CHEYENNE – Caely Pickerd suffered a number of concussions when she collided with other players while trying to make saves during her days suiting up for the Laramie Blizzard youth teams.

Those concussions forced Pickerd to hang up her goalkeeping gloves prior to her freshman season at Laramie High. They also kept her off the basketball court her senior year, which was another area where she had previously stood out athletically.

Pickerd loved soccer. She kept an eye on the world’s biggest club leagues and international competitions even though she focused on volleyball and track in high school. She had come to terms with the fact her soccer days were behind her.

That changed only a few weeks into this year when Laramie County Community College women’s soccer coach Nate Ulness asked her if she would be interested in pulling on her gloves once LCCC’s volleyball season ended.

The Golden Eagles had two keepers on their roster when they started preseason practice, but sophomore Nia Trejo suffered a torn knee ligament during the fall. Ulness scrambled to find another keeper just in case anything happened to sophomore Larissa Sitzler.

Pickerd has since appeared in three matches for LCCC. She started the past two matches after Sitzler was sidelined due to a season-ending injury. Pickerd has five saves this season, and has allowed two goals.

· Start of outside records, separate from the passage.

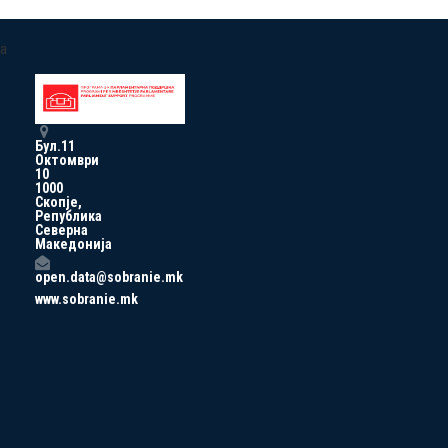
a
Бул.11
Октомври
10
1000
Скопје,
Република
Северна
Македонија
open.data@sobranie.mk
www.sobranie.mk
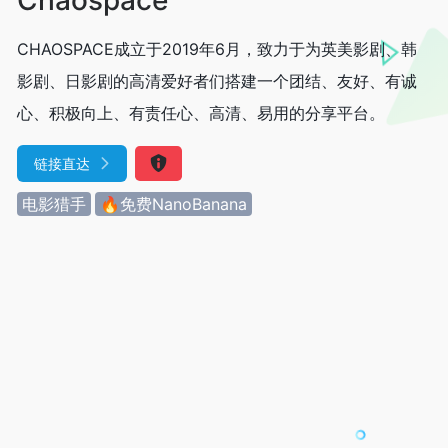
CHAOSPACE成立于2019年6月，致力于为英美影剧、韩
影剧、日影剧的高清爱好者们搭建一个团结、友好、有诚
心、积极向上、有责任心、高清、易用的分享平台。
链接直达
电影猎手
🔥免费NanoBanana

The No. 6-ranked Eagles (10-1) open Region IX tournament play by hosting Northwest College at 1 p.m. today.

“There was a little rust when she first started practicing with us, but it has been coming back to her pretty quickly,” said Ulness, who is in his first season at LCCC. “She brings a real positive attitude, and her teammates love her. We trust her back there.”

Pickerd’s first appearance came during the second half of an April 19 blowout victory over Central Wyoming.

“I was pretty nervous when I ran out there because it had been so long since I last played, but it was a lot of fun,” Pickerd said. “I missed soccer so much. I really love the sport. I didn’t quit playing soccer because I didn’t love it, I quit because it was the best thing for my health.”

Pickerd qualified for the Class 4A state track meet all four years of her prep career, and placed fourth in the 100-meter hurdles as a senior. She started her college volleyball career at Presentation College, which is a National Association of Intercollegiate Athletics member in Aberdeen, South Dakota. She redshirted for the Saints before deciding to transfer to LCCC.

Pickerd appeared in five volleyball matches during her first season with the Eagles, but started 21 of the 22 matches she played in this season. The 5-foot-11 middle blocker and right side hitter tallied 66 kills and 34 blocks.

She hopes to continue her volleyball career, but has struggled to find a new home because so many four-year schools have unsettled rosters thanks to players being offered an additional season of eligibility because of seasons being altered or canceled due to COVID-19.

Pickerd’s background and athleticism have helped her get up to speed relatively quickly.

“There are some small things I had to be reminded about, but there was a lot of stuff I still remembered,” Pickerd said. “There are some areas where my volleyball skills translate.

“Reps have been the most important thing. I can usually realize how I messed up and what I need to do to fix it.”

Eagles goalkeepers coach Kay Olivas describes Pickerd as an eager learner.

“Goalkeeping is such a technical position and when you don’t do it for a while, you lose quite a bit,” Olivas said. “She definitely had rust, but she has really been focusing on her hands, extending her arms and making herself as big as she can.

“She is willing to do whatever she can to help this team.”